Claudia Parpaglione, 21, of Sestri Levante, Italy, who is visiting Santa Cruz, Sestri Levante’s sister city, said of the problem: “It exists much more than here, drugs and alcohol. Many young people drink very much in Italy,” where there is no minimum legal drinking age.
“Heroine, cocaine, LSD, it’s a big problem,” Parpaglione said, both in big cities and small ones such as Sestri Levante, a Riviera city of 20,000. Drug pushers are arrested, she said, “but they don’t stay much time (in jail)” and “you can pay money and get free.”
Representing Sestri Levante’s sister city was Gar Eidem, a 16-year-old Santa Cruz High School student who hopes to be “some kind of scientist.” Through a Sister Cities exchange, he spent a month in Sestri Levante last year.
Regensburg, West Germany, is Tempe’s sister city and Goitia spent six weeks there in 1983 on an exchange. “I was embarrassed at times at my ignorance” of that country, she said, and she came to understand that “sometimes we (as Americans) have a lopsided point of view.”

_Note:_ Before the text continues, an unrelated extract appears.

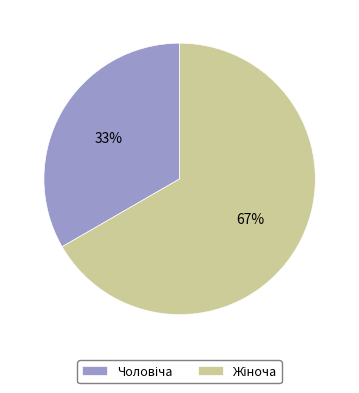

How many slices are in this pie chart?

2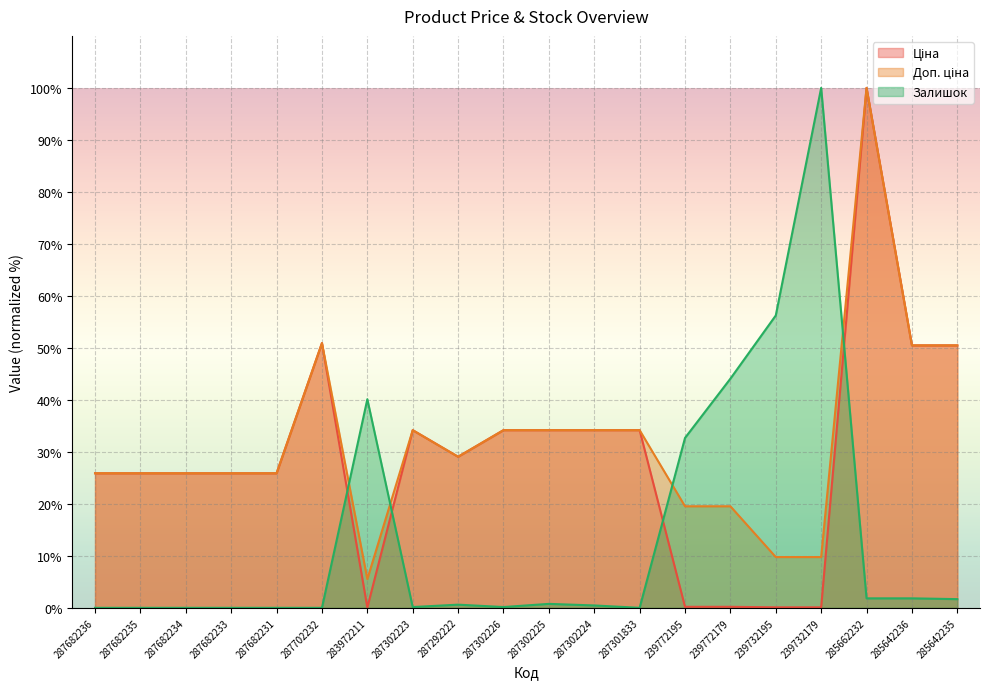

What is the lowest value of the Доп. ціна series?

5.5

For example, Goitia said, she was often told by West German acquaintances, “ ‘What your country does affects everyone. Sometimes you don’t see that.’ But with nuclear weapons in their backyard, it’s important to them who’s our President.”
When the young do sit down to serious talk, debates can be “very heated, very emotional,” she said, “but in the end we always become friends.”